7. The knowledge graph-based intelligent nutritional meal construction system according to claim 5, characterized in that, The process of calculating the distance of the culinary culture cluster in the culinary culture cluster distance calculation unit satisfies the following: ,in, This represents the culinary culture cluster distance between the ingredient to be replaced (A) and the candidate ingredient (B). The dimension of the vector space representing the coordinates of the culinary culture cluster. This represents the coordinate vector of ingredient A to be replaced within the cooking culture cluster in the cooking culture knowledge graph module. , This represents the coordinate vector of candidate ingredient B within the cooking culture cluster in the cooking culture knowledge graph module. , and These represent the coordinate vectors of the culinary culture cluster at the th... The coordinate component values ​​on the dimension, the distance of the cooking culture cluster The larger the value, the greater the difference between the ingredient to be replaced A and the candidate ingredient B in terms of culinary culture.
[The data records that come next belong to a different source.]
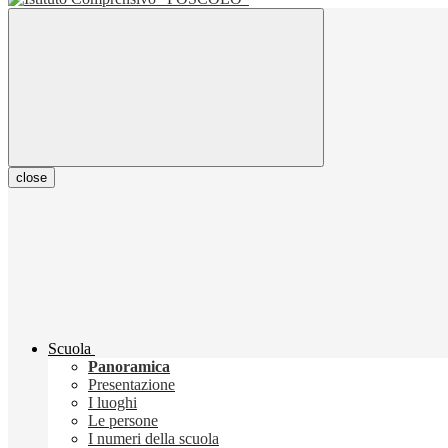
close
Scuola
Panoramica
Presentazione
I luoghi
Le persone
I numeri della scuola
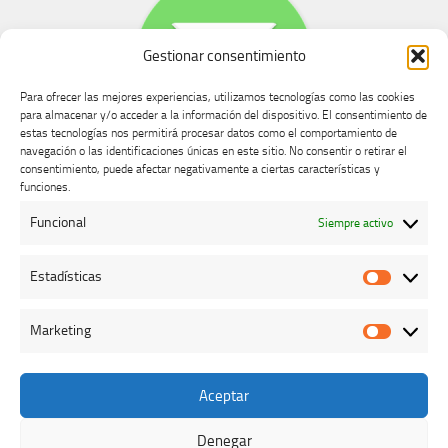
Gestionar consentimiento
Para ofrecer las mejores experiencias, utilizamos tecnologías como las cookies
para almacenar y/o acceder a la información del dispositivo. El consentimiento de
estas tecnologías nos permitirá procesar datos como el comportamiento de
navegación o las identificaciones únicas en este sitio. No consentir o retirar el
consentimiento, puede afectar negativamente a ciertas características y
Buzón de dudas, quejas y sugerencias
funciones.
Funcional
Siempre activo
AVISO LEGAL Y PRIVACIDAD
Estadísticas
Estadíst
Marketing
Marketi
Aceptar
Colegio Oficial de Veterinarios de Cáceres © 2026. Todos los
derechos reservados.
Denegar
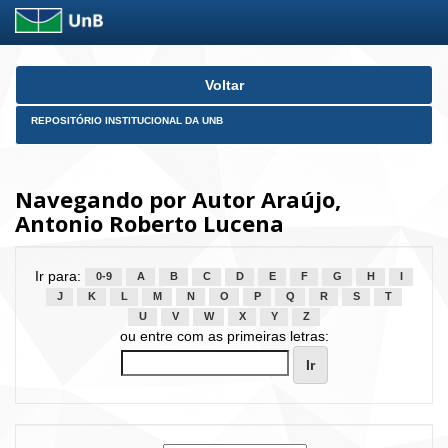
Skip
Voltar
navigation
REPOSITÓRIO INSTITUCIONAL DA UNB
Navegando por Autor Araújo,
Antonio Roberto Lucena
Ir para:
0-9
A
B
C
D
E
F
G
H
I
J
K
L
M
N
O
P
Q
R
S
T
U
V
W
X
Y
Z
ou entre com as primeiras letras:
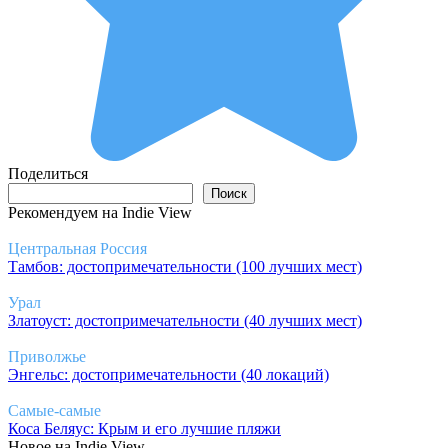
Поделиться
Поиск
Поиск
Рекомендуем на Indie View
Центральная Россия
Тамбов: достопримечательности (100 лучших мест)
Урал
Златоуст: достопримечательности (40 лучших мест)
Приволжье
Энгельс: достопримечательности (40 локаций)
Самые-самые
Коса Беляус: Крым и его лучшие пляжи
Новое на Indie View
8. A knowledge graph-based intelligent nutritional meal construction method, applicable to the knowledge graph-based intelligent nutritional meal construction system described in any one of claims 1-7, characterized in that, The specific steps of this method are as follows: S100. Analyze the current recipe data, identify the ingredient A to be replaced, and obtain the ingredient identification information of the ingredient A to be replaced; S200. Call the nutrient vector sparse coding module to calculate the nutrient contribution weight vector of the ingredient A to be replaced in the current recipe. The nutrient contribution weight vector represents the relative importance weight of the nutrient components of the ingredient A to be replaced in the overall nutrient structure of the current recipe. S300. Call the cross-cuisine implicit association mining module to retrieve candidate ingredients from the ingredient library maintained by the nutrition vector sparse coding module. The cosine similarity between the original high-dimensional sparse vector of nutrition and the nutrition contribution weight vector is greater than a preset similarity threshold, and form the first candidate set. S400: Call the cooking culture knowledge graph module to obtain the cooking culture cluster coordinates of the ingredient A to be replaced and the cooking culture cluster coordinates of each candidate ingredient in the first candidate set, and calculate the Euclidean distance as the cooking culture cluster distance. S500: In the first candidate set, select the candidate ingredient that maximizes the distance to the cooking culture cluster as the target replacement ingredient B; S600: Generate the replaced recipe data based on the target replacement ingredient B, and push the replaced recipe data to the user terminal through the output interface module.

9. A computer-readable storage medium having a computer program stored thereon, characterized in that, When the program is executed by the processor, it implements the knowledge graph-based intelligent construction method for nutritional meals as described in claim 8.